Mentre la cronaca (giudiziaria) contiene solo la ricostruzione fedele dei fatti per come risultanti dalle fonti a disposizione del giornalista, che deve cercare anche di verificarne l’attendibilità, salvo che le fonti non siano di provenienza dall’autorità giudiziaria, nel giornalismo di inchiesta o di approfondimento, i fatti devono essere esposti nel rispetto del criterio della verità, ma poi possono essere letti e messi in correlazione tra loro con quel contributo di originalità che e dato proprio dall’approfondimento giornalistico, che può essere anche teso allo sviluppo di una tesi della quale si cerca il riscontro nello sviluppo dell’inchiesta.
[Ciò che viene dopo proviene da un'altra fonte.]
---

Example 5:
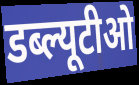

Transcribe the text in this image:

डब्ल्यूटीओ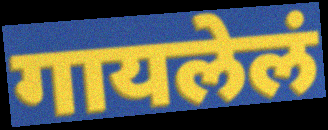
गायलेलंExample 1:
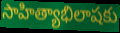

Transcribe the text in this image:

సాహిత్యాభిలాషకు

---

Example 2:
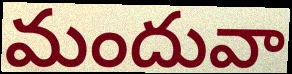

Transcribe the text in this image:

మందువా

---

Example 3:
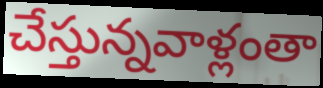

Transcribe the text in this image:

చేస్తున్నవాళ్లంతా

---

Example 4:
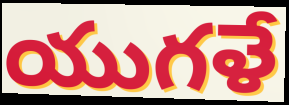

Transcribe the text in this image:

యుగళే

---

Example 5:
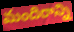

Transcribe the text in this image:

మందిరాన్ని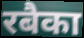
रबैका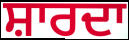
ਸ਼ਾਰਦਾ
Ciò che conta, ai fini della esclusione di una colorazione diffamatoria del giornalismo di inchiesta è che i due elementi – verità dei fatti riferiti, analisi ed interpretazione degli stessi da parte del giornalista – non vengano confusi all’interno dell’articolo, disorientando il lettore ed alterando la sua percezione, ovvero che rimanga chiaro, all’interno dell’articolo, quali sono i fatti obiettivi e quali sia la lettura che di essi dà il giornale, e la valutazione che ne trae>>.

Applicato al caso de quo:

<<7. – Quanto al mancato rispetto dei limiti della pertinenza e della continenza, le censure, contenute nel terzo motivo, sono alquanto generiche e comunque infondate.
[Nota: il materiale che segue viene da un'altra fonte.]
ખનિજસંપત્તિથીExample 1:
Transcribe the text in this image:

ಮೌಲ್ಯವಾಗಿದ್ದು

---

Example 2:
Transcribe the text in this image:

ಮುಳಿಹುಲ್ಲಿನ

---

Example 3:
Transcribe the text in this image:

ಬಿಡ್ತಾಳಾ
La sentenza impugnata è esente dai vizi denunciati: da un lato analizza i profili di rilevanza della inchiesta e dà atto, correttamente, della sua conformità all’interesse pubblico, che sussisterebbe quand’anche, accedendo alla ricostruzione dei fatti prospettata dai ricorrenti, il Ma.Gi. fosse del tutto estraneo ai fatti di penale rilevanza, non indagato e non sottoposto a dirette intercettazioni, perché sarebbe comunque conforme all’interesse pubblico venire a conoscenza dei tentativi della malavita organizzata di infiltrarsi nel tessuto economico sano della società.
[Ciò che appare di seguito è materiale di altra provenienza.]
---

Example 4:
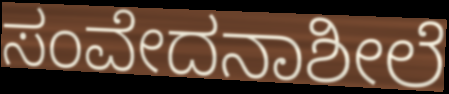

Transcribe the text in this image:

ಸಂವೇದನಾಶೀಲೆ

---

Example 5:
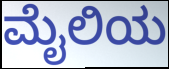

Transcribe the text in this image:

ಮೈಲಿಯ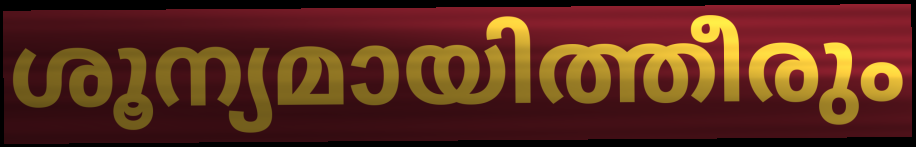
ശൂന്യമായിത്തീരും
Anche quanto alla denunciata violazione della continenza, segnalata come particolarmente evidente nel titolo e nelle immagini ad esso accostate per enfatizzarlo e nei toni enfatici utilizzati per i sottotitoli e i cappelli introduttivi dei vari paragrafi più che nel testo, le censure sono infondate. La corte d’appello definisce il criterio della continenza richiamando proprie precedenti pronunce di merito in linea con i principi più volte affermati da questa Corte, secondo i quali essa deve essere correttamente intesa come correttezza formale dell’esposizione e non eccedenza dai limiti di quanto strettamente necessario per il pubblico interesse (Cass. n. 11767 del 2022), aggiungendo peraltro che la narrazione giornalistica, per essere rispettosa dell’altrui interesse a non essere screditati, non per questo può equivalere all’obbligo di utilizzare un linguaggio grigio ed anodino (richiama in proposito Cassazione penale n. 37442 del 2009)>>.